TEXT SECTION:
=== Begin Enclosure ===

It is this terrible journey that inspired Pentak for his creation, “To see members of your family drop to the side of the road and to be powerless. To change that course of history. That stirred my imagination.”
Signs still mark the Trail of Tears. Photo by  Yam Nahar
Signs still mark the Trail of Tears. Photo by Yam Nahar

The Choctaws themselves felt an affinity with the Irish people because of this hardship and, on hearing of their suffering, they wished to contribute. Both were communities who had fallen foul of the conquests of others which had in turn led to loss of property, forced migration and exile, mass starvation, and cultural suppression (most notably language).

=== End Enclosure ===

CHECK YOUR UNDERSTANDING:
a) Answer these from the passage about the Choctaws and the Irish:
(i) What still marks the Trail of Tears?
(ii) With which people did the Choctaws feel an affinity?
(iii) Which form of cultural suppression is named as the most notable?
b) Please carry on the passage about the Choctaws and the Irish, starting after its last sentence.
The material that comes next is not used for any of the work on the passage about the Choctaws and the Irish.

EXCERPTED RECORDS:
=== Begin Enclosure ===

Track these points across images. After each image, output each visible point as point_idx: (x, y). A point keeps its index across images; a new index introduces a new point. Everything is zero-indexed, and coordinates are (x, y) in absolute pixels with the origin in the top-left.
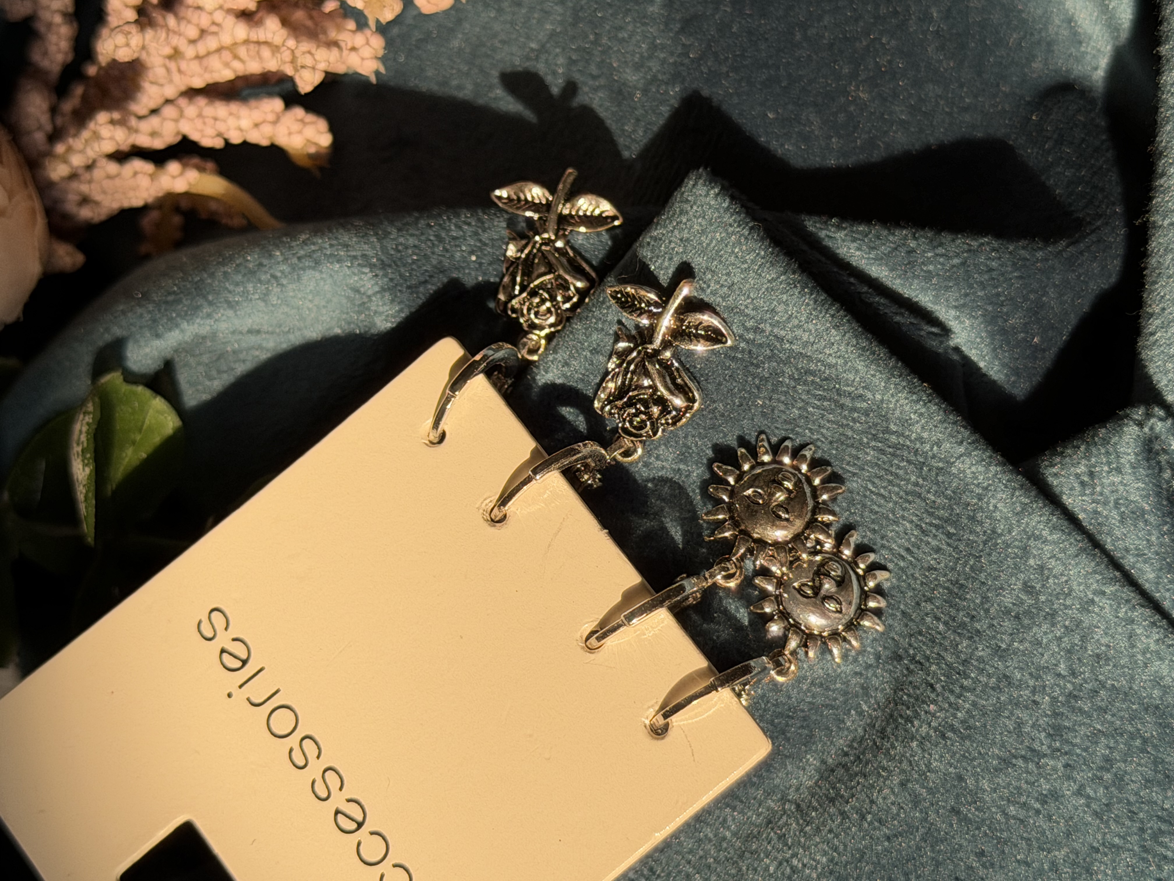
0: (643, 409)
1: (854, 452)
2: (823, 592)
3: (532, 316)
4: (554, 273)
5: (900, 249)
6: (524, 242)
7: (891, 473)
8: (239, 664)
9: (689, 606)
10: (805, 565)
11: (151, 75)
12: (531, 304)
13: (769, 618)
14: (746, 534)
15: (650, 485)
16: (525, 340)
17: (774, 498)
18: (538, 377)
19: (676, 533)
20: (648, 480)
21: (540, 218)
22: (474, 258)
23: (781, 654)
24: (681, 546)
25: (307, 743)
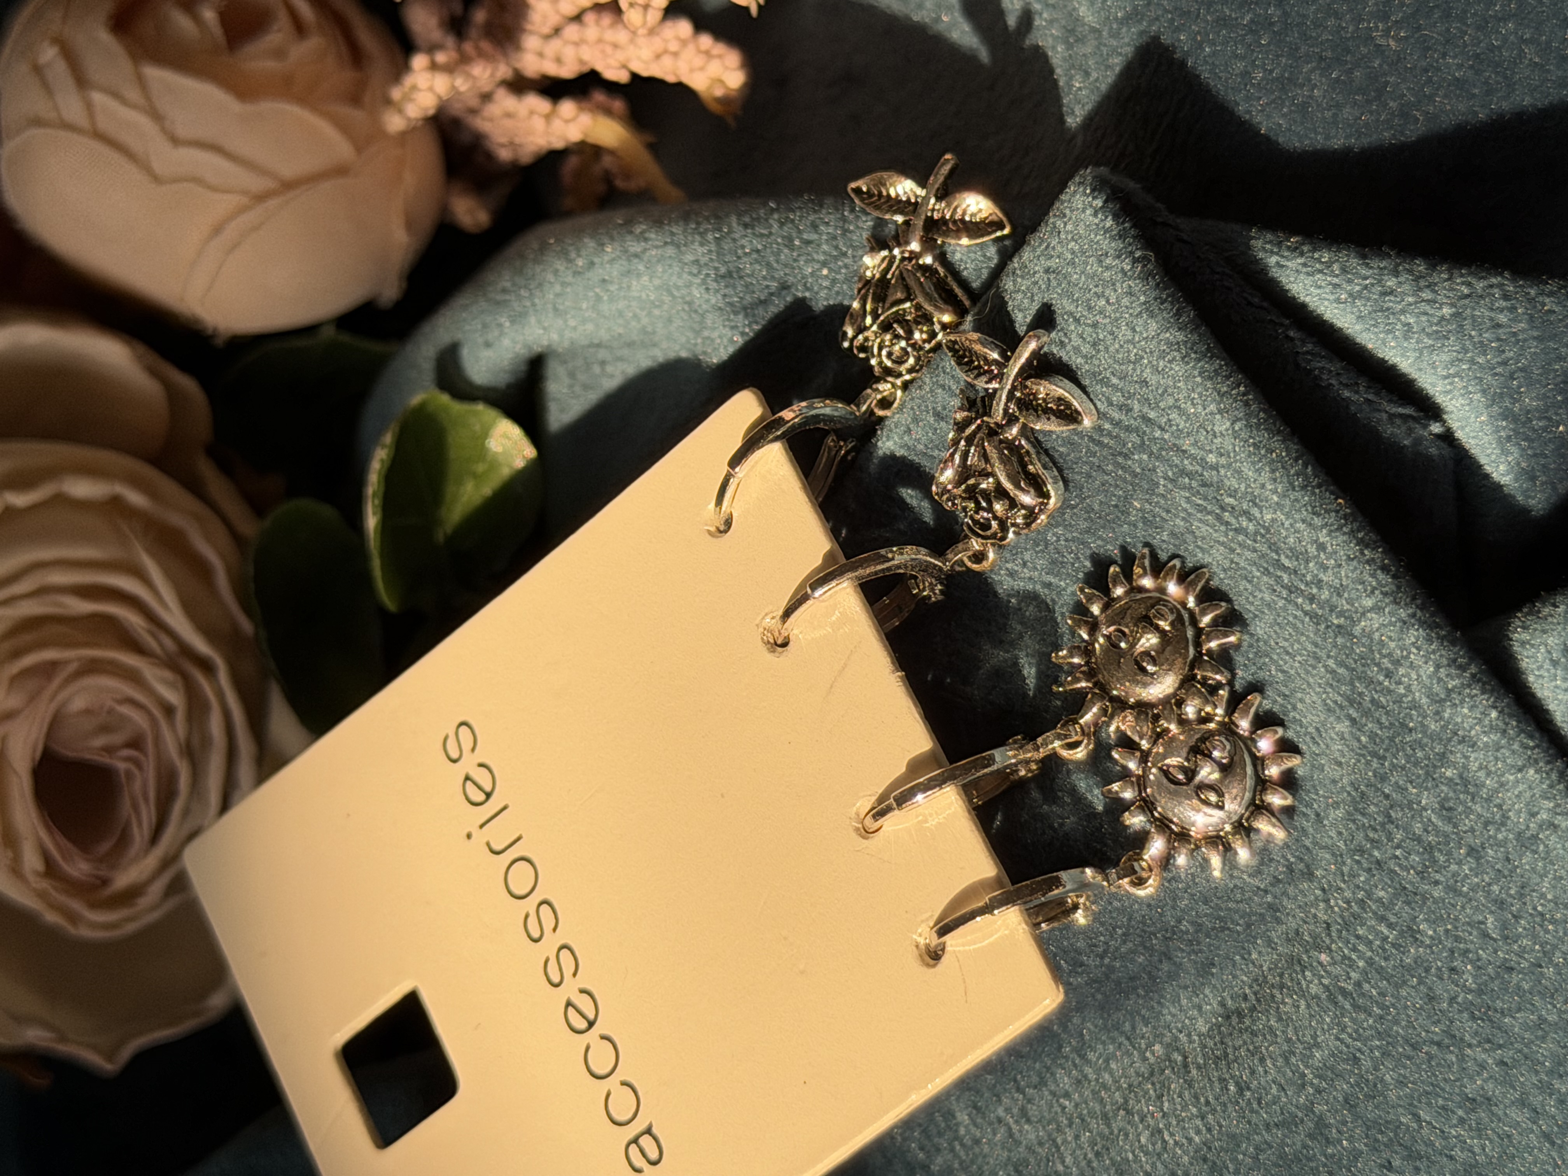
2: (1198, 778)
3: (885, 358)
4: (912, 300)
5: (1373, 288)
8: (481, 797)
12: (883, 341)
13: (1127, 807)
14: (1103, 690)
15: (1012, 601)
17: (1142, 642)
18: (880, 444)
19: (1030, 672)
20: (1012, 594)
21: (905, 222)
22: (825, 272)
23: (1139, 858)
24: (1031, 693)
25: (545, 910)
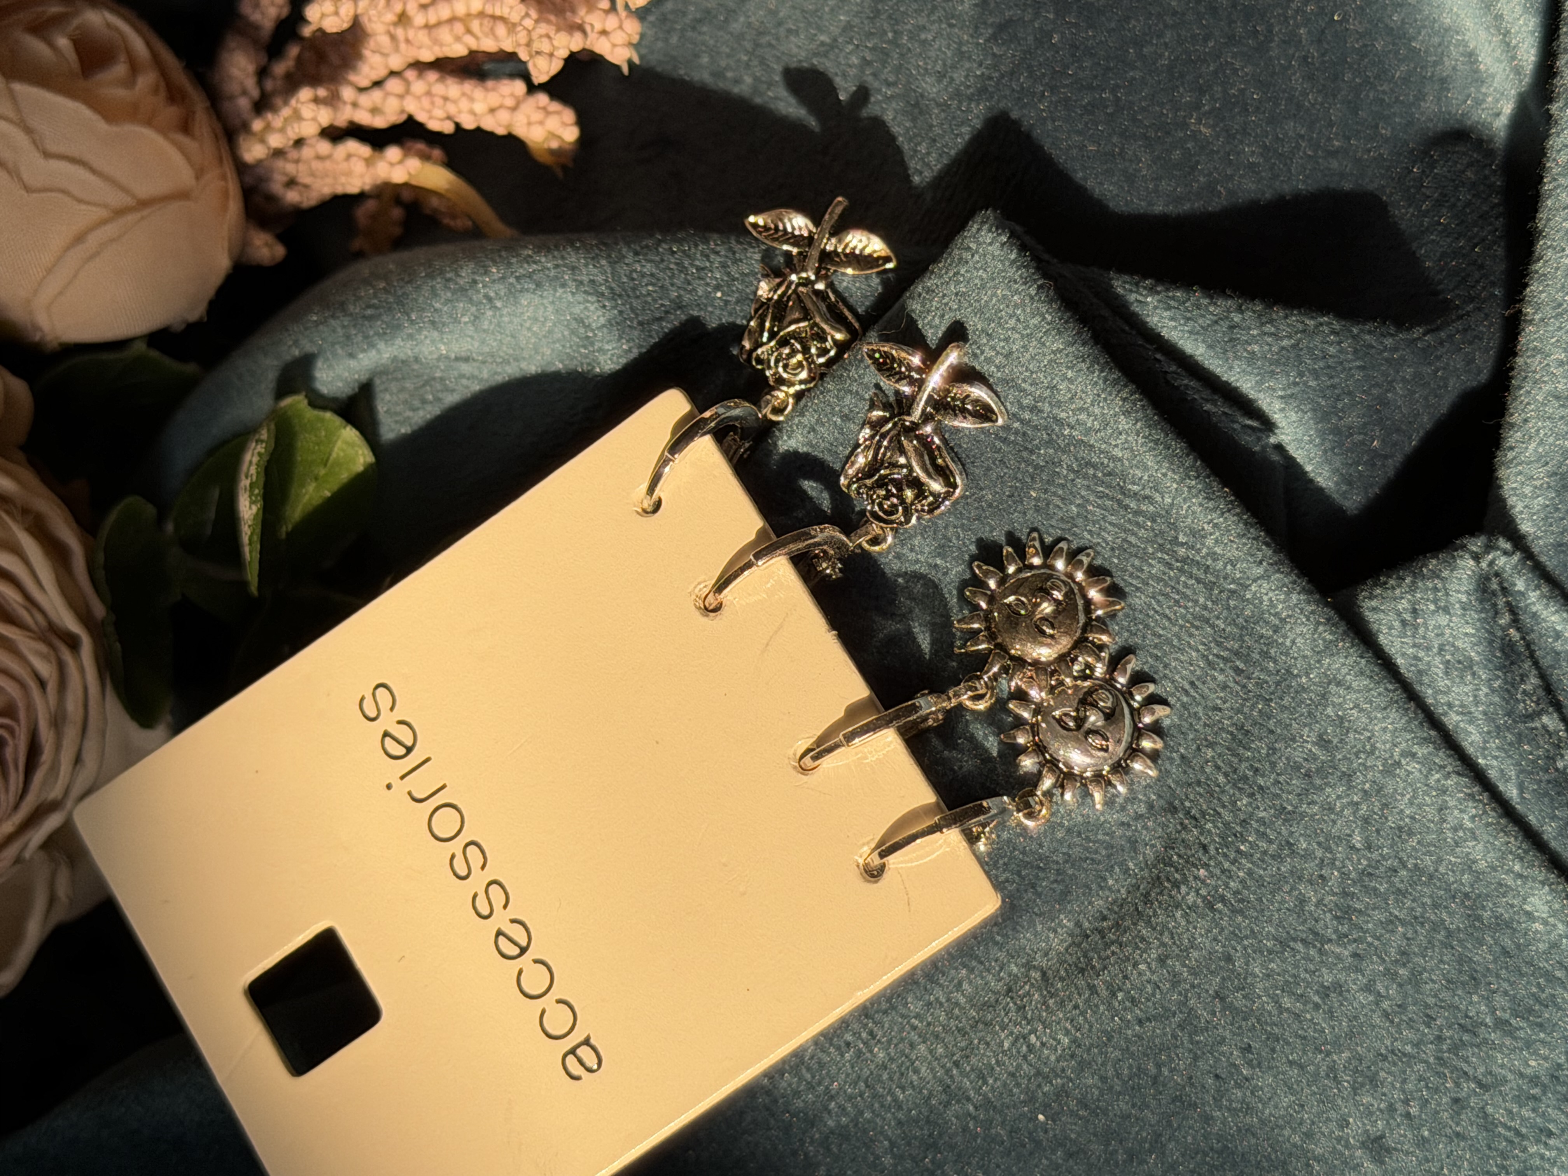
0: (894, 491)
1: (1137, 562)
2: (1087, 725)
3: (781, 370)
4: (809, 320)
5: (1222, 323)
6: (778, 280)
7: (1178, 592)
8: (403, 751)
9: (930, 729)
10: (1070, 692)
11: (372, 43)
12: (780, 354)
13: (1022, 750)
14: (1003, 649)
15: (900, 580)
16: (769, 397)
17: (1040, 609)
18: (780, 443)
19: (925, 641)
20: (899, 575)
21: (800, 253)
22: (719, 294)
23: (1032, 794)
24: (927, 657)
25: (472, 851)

=== End Enclosure ===
=== Begin Enclosure ===

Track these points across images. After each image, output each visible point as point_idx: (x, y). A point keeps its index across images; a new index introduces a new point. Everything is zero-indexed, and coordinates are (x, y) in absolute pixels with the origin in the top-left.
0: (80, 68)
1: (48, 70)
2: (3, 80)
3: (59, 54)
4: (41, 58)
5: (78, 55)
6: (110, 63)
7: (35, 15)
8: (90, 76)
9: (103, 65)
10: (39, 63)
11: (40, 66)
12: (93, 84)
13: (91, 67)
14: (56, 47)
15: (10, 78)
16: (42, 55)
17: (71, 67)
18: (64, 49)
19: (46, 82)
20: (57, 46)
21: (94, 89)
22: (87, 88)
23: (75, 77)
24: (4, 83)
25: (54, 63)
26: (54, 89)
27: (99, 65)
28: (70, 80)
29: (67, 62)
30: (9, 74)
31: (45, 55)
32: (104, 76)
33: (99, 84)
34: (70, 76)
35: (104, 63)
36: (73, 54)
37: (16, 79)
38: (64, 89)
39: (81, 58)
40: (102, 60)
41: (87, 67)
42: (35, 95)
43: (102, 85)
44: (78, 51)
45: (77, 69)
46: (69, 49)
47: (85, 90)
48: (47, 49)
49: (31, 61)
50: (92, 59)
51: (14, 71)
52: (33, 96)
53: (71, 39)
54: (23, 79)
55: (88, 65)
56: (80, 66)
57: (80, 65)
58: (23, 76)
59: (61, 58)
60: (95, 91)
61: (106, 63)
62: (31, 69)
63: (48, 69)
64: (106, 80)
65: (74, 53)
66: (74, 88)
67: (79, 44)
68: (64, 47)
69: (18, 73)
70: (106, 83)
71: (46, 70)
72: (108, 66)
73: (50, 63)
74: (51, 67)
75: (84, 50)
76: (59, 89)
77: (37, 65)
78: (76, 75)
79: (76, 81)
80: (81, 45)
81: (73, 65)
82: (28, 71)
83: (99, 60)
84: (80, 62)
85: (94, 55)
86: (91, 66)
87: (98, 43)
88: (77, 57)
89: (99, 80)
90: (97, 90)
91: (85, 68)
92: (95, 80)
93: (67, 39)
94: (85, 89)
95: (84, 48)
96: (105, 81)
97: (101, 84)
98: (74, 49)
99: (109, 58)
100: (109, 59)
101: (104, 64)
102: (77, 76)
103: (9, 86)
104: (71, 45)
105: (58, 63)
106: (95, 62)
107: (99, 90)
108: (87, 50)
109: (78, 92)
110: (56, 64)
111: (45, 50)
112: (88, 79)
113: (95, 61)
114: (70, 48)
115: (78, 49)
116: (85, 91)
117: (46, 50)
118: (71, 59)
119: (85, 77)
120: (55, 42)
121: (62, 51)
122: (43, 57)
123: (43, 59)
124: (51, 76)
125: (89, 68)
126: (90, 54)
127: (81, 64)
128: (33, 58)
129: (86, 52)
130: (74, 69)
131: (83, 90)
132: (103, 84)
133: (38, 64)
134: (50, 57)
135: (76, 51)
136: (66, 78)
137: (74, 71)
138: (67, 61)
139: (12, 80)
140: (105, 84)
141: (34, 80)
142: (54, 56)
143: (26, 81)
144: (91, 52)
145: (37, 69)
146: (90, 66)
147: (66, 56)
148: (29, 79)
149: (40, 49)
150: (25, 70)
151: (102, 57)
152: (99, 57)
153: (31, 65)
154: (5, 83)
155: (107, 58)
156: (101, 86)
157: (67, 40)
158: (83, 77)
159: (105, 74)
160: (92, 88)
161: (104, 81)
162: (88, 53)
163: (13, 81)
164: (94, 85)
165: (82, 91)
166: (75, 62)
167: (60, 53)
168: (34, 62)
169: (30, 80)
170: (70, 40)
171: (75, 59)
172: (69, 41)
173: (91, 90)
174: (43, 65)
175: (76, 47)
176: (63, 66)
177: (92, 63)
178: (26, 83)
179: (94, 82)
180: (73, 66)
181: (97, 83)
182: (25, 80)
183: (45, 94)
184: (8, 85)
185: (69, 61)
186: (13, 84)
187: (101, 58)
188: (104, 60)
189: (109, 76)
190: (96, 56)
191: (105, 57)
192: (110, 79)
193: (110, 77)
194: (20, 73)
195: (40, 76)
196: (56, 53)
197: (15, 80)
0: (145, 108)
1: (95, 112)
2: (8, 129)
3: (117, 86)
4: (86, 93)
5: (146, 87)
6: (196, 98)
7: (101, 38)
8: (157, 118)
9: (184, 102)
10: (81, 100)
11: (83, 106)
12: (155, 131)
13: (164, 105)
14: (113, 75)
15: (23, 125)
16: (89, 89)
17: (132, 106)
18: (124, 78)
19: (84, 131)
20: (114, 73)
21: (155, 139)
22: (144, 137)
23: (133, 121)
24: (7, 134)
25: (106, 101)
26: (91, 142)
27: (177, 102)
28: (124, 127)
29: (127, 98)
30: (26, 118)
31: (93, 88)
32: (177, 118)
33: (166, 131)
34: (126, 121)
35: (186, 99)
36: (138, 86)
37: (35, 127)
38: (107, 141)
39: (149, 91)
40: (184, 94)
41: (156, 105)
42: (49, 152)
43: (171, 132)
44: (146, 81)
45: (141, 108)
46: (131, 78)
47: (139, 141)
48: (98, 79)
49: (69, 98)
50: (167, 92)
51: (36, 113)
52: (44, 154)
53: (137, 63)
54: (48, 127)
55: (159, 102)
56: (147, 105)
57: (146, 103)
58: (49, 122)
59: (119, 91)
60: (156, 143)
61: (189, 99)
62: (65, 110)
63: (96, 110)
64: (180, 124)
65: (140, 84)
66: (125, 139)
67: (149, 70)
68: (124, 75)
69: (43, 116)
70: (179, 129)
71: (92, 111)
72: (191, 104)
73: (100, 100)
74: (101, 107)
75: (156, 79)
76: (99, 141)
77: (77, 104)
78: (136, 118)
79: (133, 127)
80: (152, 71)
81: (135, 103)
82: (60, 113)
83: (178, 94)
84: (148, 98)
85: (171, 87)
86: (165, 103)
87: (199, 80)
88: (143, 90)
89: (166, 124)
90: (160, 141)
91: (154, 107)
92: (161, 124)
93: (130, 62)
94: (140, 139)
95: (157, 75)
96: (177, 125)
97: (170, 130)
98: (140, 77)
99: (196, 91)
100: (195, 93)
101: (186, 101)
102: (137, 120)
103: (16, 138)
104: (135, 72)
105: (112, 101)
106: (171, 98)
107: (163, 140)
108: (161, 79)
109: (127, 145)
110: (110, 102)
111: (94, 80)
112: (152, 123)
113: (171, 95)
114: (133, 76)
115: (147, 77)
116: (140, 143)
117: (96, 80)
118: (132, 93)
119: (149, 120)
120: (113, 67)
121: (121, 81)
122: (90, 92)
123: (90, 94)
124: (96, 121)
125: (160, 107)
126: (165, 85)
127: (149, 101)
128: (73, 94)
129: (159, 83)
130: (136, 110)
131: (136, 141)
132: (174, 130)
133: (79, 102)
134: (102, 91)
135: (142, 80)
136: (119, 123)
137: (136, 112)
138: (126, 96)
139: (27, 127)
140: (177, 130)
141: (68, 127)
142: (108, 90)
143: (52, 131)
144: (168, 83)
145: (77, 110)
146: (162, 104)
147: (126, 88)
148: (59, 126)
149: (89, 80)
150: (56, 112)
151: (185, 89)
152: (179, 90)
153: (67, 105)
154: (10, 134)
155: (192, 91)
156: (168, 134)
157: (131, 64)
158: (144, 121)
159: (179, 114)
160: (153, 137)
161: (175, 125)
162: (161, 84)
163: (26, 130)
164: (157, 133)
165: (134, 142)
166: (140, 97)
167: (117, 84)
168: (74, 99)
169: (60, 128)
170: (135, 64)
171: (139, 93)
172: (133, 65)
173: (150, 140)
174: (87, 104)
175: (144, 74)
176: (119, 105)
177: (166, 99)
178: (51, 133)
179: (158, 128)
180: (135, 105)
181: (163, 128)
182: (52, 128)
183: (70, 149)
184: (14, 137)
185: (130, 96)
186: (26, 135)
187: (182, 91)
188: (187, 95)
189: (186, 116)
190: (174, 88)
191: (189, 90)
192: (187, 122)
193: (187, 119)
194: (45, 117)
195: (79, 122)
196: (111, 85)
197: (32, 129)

=== End Enclosure ===

SET OF ANSWERS:
a)
(i) Signs.
(ii) The Irish people.
(iii) Language.

b)
This is not the first time that the Choctaw nation has been honored in Ireland. In 1990, Choctaw leaders traveled to County Mayo to take part in a reenactment of the desperate walk undertaken by locals to their landlord in 1848. The gesture was returned in 1992, when Irish commemoration leaders took part in a 500 mile trek from Oklahoma to Mississippi. Former Irish President Mary Robinson has also been named an honorary Choctaw chief.
A plaque acknowledging the contribution of the Choctaw people to the one million Irish people starving during Black ‘47 , the worst year of the famine, is mounted in Dublin’s Mansion House and reads, "Their humanity calls us to remember the millions of human beings throughout our world today who die of hunger and hunger-related illness in a world of plenty."